**Work task**
The expected result is a word-for-word copy of the entries, minus any pictures.

**Exercise inputs**

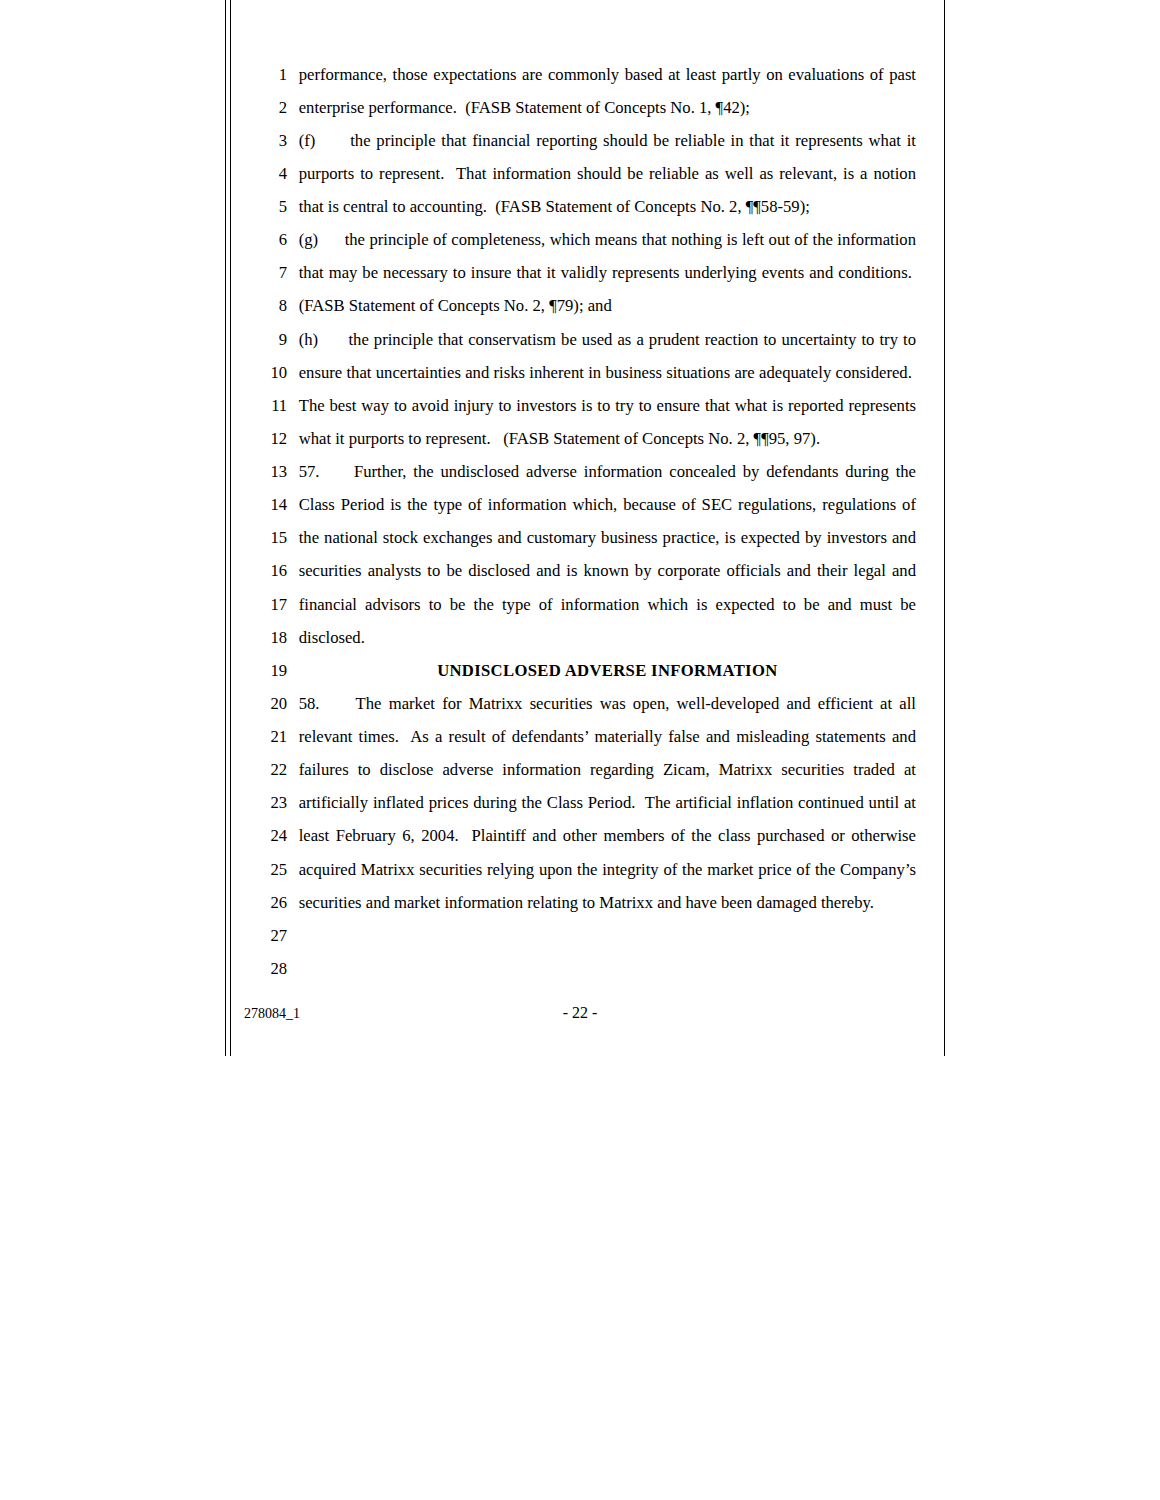1
2
3
4
5
6
7
8
9
10
11
12
13
14
15
16
17
18
19
20
21
22
23
24
25
26
27
28
performance, those expectations are commonly based at least partly on evaluations of past enterprise performance. (FASB Statement of Concepts No. 1, ¶42);
(f) the principle that financial reporting should be reliable in that it represents what it purports to represent. That information should be reliable as well as relevant, is a notion that is central to accounting. (FASB Statement of Concepts No. 2, ¶¶58-59);
(g) the principle of completeness, which means that nothing is left out of the information that may be necessary to insure that it validly represents underlying events and conditions. (FASB Statement of Concepts No. 2, ¶79); and
(h) the principle that conservatism be used as a prudent reaction to uncertainty to try to ensure that uncertainties and risks inherent in business situations are adequately considered. The best way to avoid injury to investors is to try to ensure that what is reported represents what it purports to represent. (FASB Statement of Concepts No. 2, ¶¶95, 97).
57. Further, the undisclosed adverse information concealed by defendants during the Class Period is the type of information which, because of SEC regulations, regulations of the national stock exchanges and customary business practice, is expected by investors and securities analysts to be disclosed and is known by corporate officials and their legal and financial advisors to be the type of information which is expected to be and must be disclosed.
UNDISCLOSED ADVERSE INFORMATION
58. The market for Matrixx securities was open, well-developed and efficient at all relevant times. As a result of defendants’ materially false and misleading statements and failures to disclose adverse information regarding Zicam, Matrixx securities traded at artificially inflated prices during the Class Period. The artificial inflation continued until at least February 6, 2004. Plaintiff and other members of the class purchased or otherwise acquired Matrixx securities relying upon the integrity of the market price of the Company’s securities and market information relating to Matrixx and have been damaged thereby.
278084_1
- 22 -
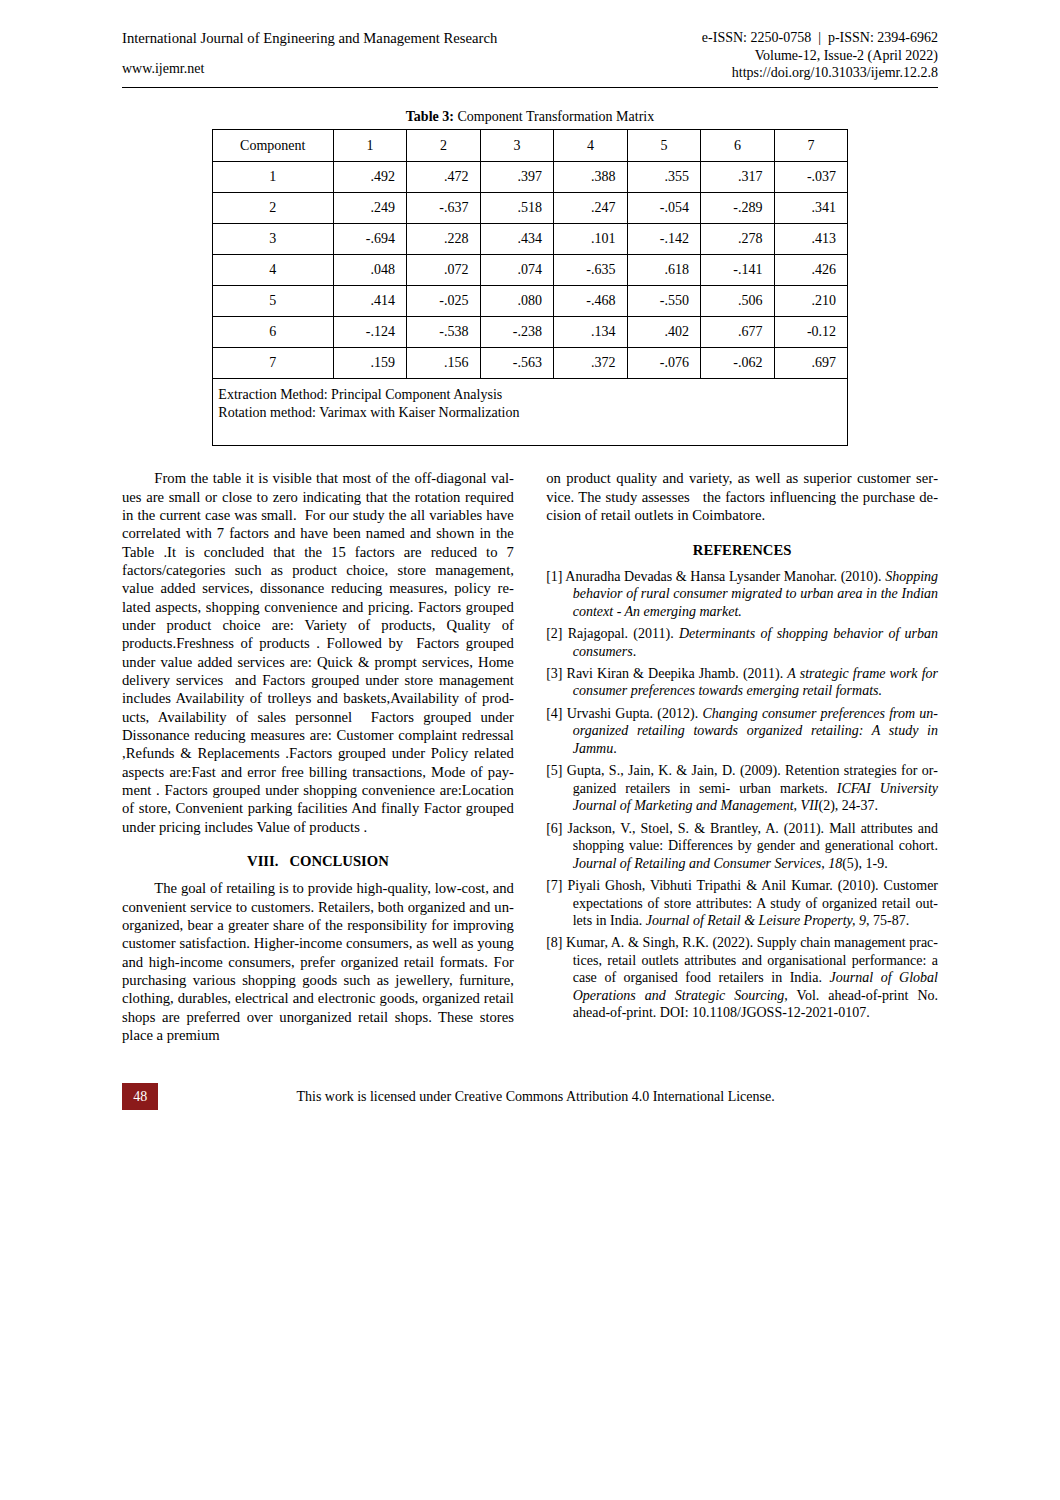International Journal of Engineering and Management Research
www.ijemr.net
e-ISSN: 2250-0758 | p-ISSN: 2394-6962
Volume-12, Issue-2 (April 2022)
https://doi.org/10.31033/ijemr.12.2.8
Table 3: Component Transformation Matrix
| Component | 1 | 2 | 3 | 4 | 5 | 6 | 7 |
| --- | --- | --- | --- | --- | --- | --- | --- |
| 1 | .492 | .472 | .397 | .388 | .355 | .317 | -.037 |
| 2 | .249 | -.637 | .518 | .247 | -.054 | -.289 | .341 |
| 3 | -.694 | .228 | .434 | .101 | -.142 | .278 | .413 |
| 4 | .048 | .072 | .074 | -.635 | .618 | -.141 | .426 |
| 5 | .414 | -.025 | .080 | -.468 | -.550 | .506 | .210 |
| 6 | -.124 | -.538 | -.238 | .134 | .402 | .677 | -0.12 |
| 7 | .159 | .156 | -.563 | .372 | -.076 | -.062 | .697 |
| Extraction Method: Principal Component Analysis Rotation method: Varimax with Kaiser Normalization |
From the table it is visible that most of the off-diagonal values are small or close to zero indicating that the rotation required in the current case was small. For our study the all variables have correlated with 7 factors and have been named and shown in the Table .It is concluded that the 15 factors are reduced to 7 factors/categories such as product choice, store management, value added services, dissonance reducing measures, policy related aspects, shopping convenience and pricing. Factors grouped under product choice are: Variety of products, Quality of products.Freshness of products . Followed by Factors grouped under value added services are: Quick & prompt services, Home delivery services and Factors grouped under store management includes Availability of trolleys and baskets,Availability of products, Availability of sales personnel Factors grouped under Dissonance reducing measures are: Customer complaint redressal ,Refunds & Replacements .Factors grouped under Policy related aspects are:Fast and error free billing transactions, Mode of payment . Factors grouped under shopping convenience are:Location of store, Convenient parking facilities And finally Factor grouped under pricing includes Value of products .
VIII. CONCLUSION
The goal of retailing is to provide high-quality, low-cost, and convenient service to customers. Retailers, both organized and unorganized, bear a greater share of the responsibility for improving customer satisfaction. Higher-income consumers, as well as young and high-income consumers, prefer organized retail formats. For purchasing various shopping goods such as jewellery, furniture, clothing, durables, electrical and electronic goods, organized retail shops are preferred over unorganized retail shops. These stores place a premium
on product quality and variety, as well as superior customer service. The study assesses the factors influencing the purchase decision of retail outlets in Coimbatore.
REFERENCES
[1] Anuradha Devadas & Hansa Lysander Manohar. (2010). Shopping behavior of rural consumer migrated to urban area in the Indian context - An emerging market.
[2] Rajagopal. (2011). Determinants of shopping behavior of urban consumers.
[3] Ravi Kiran & Deepika Jhamb. (2011). A strategic frame work for consumer preferences towards emerging retail formats.
[4] Urvashi Gupta. (2012). Changing consumer preferences from unorganized retailing towards organized retailing: A study in Jammu.
[5] Gupta, S., Jain, K. & Jain, D. (2009). Retention strategies for organized retailers in semi- urban markets. ICFAI University Journal of Marketing and Management, VII(2), 24-37.
[6] Jackson, V., Stoel, S. & Brantley, A. (2011). Mall attributes and shopping value: Differences by gender and generational cohort. Journal of Retailing and Consumer Services, 18(5), 1-9.
[7] Piyali Ghosh, Vibhuti Tripathi & Anil Kumar. (2010). Customer expectations of store attributes: A study of organized retail outlets in India. Journal of Retail & Leisure Property, 9, 75-87.
[8] Kumar, A. & Singh, R.K. (2022). Supply chain management practices, retail outlets attributes and organisational performance: a case of organised food retailers in India. Journal of Global Operations and Strategic Sourcing, Vol. ahead-of-print No. ahead-of-print. DOI: 10.1108/JGOSS-12-2021-0107.
48
This work is licensed under Creative Commons Attribution 4.0 International License.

**Answer**
1
2
3
4
5
6
7
8
9
10
11
12
13
14
15
16
17
18
19
20
21
22
23
24
25
26
27
28
performance, those expectations are commonly based at least partly on evaluations of past enterprise performance. (FASB Statement of Concepts No. 1, ¶42);
(f) the principle that financial reporting should be reliable in that it represents what it purports to represent. That information should be reliable as well as relevant, is a notion that is central to accounting. (FASB Statement of Concepts No. 2, ¶¶58-59);
(g) the principle of completeness, which means that nothing is left out of the information that may be necessary to insure that it validly represents underlying events and conditions. (FASB Statement of Concepts No. 2, ¶79); and
(h) the principle that conservatism be used as a prudent reaction to uncertainty to try to ensure that uncertainties and risks inherent in business situations are adequately considered. The best way to avoid injury to investors is to try to ensure that what is reported represents what it purports to represent. (FASB Statement of Concepts No. 2, ¶¶95, 97).
57. Further, the undisclosed adverse information concealed by defendants during the Class Period is the type of information which, because of SEC regulations, regulations of the national stock exchanges and customary business practice, is expected by investors and securities analysts to be disclosed and is known by corporate officials and their legal and financial advisors to be the type of information which is expected to be and must be disclosed.
UNDISCLOSED ADVERSE INFORMATION
58. The market for Matrixx securities was open, well-developed and efficient at all relevant times. As a result of defendants’ materially false and misleading statements and failures to disclose adverse information regarding Zicam, Matrixx securities traded at artificially inflated prices during the Class Period. The artificial inflation continued until at least February 6, 2004. Plaintiff and other members of the class purchased or otherwise acquired Matrixx securities relying upon the integrity of the market price of the Company’s securities and market information relating to Matrixx and have been damaged thereby.
278084_1
- 22 -
International Journal of Engineering and Management Research
www.ijemr.net
e-ISSN: 2250-0758 | p-ISSN: 2394-6962
Volume-12, Issue-2 (April 2022)
https://doi.org/10.31033/ijemr.12.2.8
Table 3: Component Transformation Matrix
| Component | 1 | 2 | 3 | 4 | 5 | 6 | 7 |
| --- | --- | --- | --- | --- | --- | --- | --- |
| 1 | .492 | .472 | .397 | .388 | .355 | .317 | -.037 |
| 2 | .249 | -.637 | .518 | .247 | -.054 | -.289 | .341 |
| 3 | -.694 | .228 | .434 | .101 | -.142 | .278 | .413 |
| 4 | .048 | .072 | .074 | -.635 | .618 | -.141 | .426 |
| 5 | .414 | -.025 | .080 | -.468 | -.550 | .506 | .210 |
| 6 | -.124 | -.538 | -.238 | .134 | .402 | .677 | -0.12 |
| 7 | .159 | .156 | -.563 | .372 | -.076 | -.062 | .697 |
| Extraction Method: Principal Component Analysis Rotation method: Varimax with Kaiser Normalization |
From the table it is visible that most of the off-diagonal values are small or close to zero indicating that the rotation required in the current case was small. For our study the all variables have correlated with 7 factors and have been named and shown in the Table .It is concluded that the 15 factors are reduced to 7 factors/categories such as product choice, store management, value added services, dissonance reducing measures, policy related aspects, shopping convenience and pricing. Factors grouped under product choice are: Variety of products, Quality of products.Freshness of products . Followed by Factors grouped under value added services are: Quick & prompt services, Home delivery services and Factors grouped under store management includes Availability of trolleys and baskets,Availability of products, Availability of sales personnel Factors grouped under Dissonance reducing measures are: Customer complaint redressal ,Refunds & Replacements .Factors grouped under Policy related aspects are:Fast and error free billing transactions, Mode of payment . Factors grouped under shopping convenience are:Location of store, Convenient parking facilities And finally Factor grouped under pricing includes Value of products .
VIII. CONCLUSION
The goal of retailing is to provide high-quality, low-cost, and convenient service to customers. Retailers, both organized and unorganized, bear a greater share of the responsibility for improving customer satisfaction. Higher-income consumers, as well as young and high-income consumers, prefer organized retail formats. For purchasing various shopping goods such as jewellery, furniture, clothing, durables, electrical and electronic goods, organized retail shops are preferred over unorganized retail shops. These stores place a premium
on product quality and variety, as well as superior customer service. The study assesses the factors influencing the purchase decision of retail outlets in Coimbatore.
REFERENCES
[1] Anuradha Devadas & Hansa Lysander Manohar. (2010). Shopping behavior of rural consumer migrated to urban area in the Indian context - An emerging market.
[2] Rajagopal. (2011). Determinants of shopping behavior of urban consumers.
[3] Ravi Kiran & Deepika Jhamb. (2011). A strategic frame work for consumer preferences towards emerging retail formats.
[4] Urvashi Gupta. (2012). Changing consumer preferences from unorganized retailing towards organized retailing: A study in Jammu.
[5] Gupta, S., Jain, K. & Jain, D. (2009). Retention strategies for organized retailers in semi- urban markets. ICFAI University Journal of Marketing and Management, VII(2), 24-37.
[6] Jackson, V., Stoel, S. & Brantley, A. (2011). Mall attributes and shopping value: Differences by gender and generational cohort. Journal of Retailing and Consumer Services, 18(5), 1-9.
[7] Piyali Ghosh, Vibhuti Tripathi & Anil Kumar. (2010). Customer expectations of store attributes: A study of organized retail outlets in India. Journal of Retail & Leisure Property, 9, 75-87.
[8] Kumar, A. & Singh, R.K. (2022). Supply chain management practices, retail outlets attributes and organisational performance: a case of organised food retailers in India. Journal of Global Operations and Strategic Sourcing, Vol. ahead-of-print No. ahead-of-print. DOI: 10.1108/JGOSS-12-2021-0107.
48
This work is licensed under Creative Commons Attribution 4.0 International License.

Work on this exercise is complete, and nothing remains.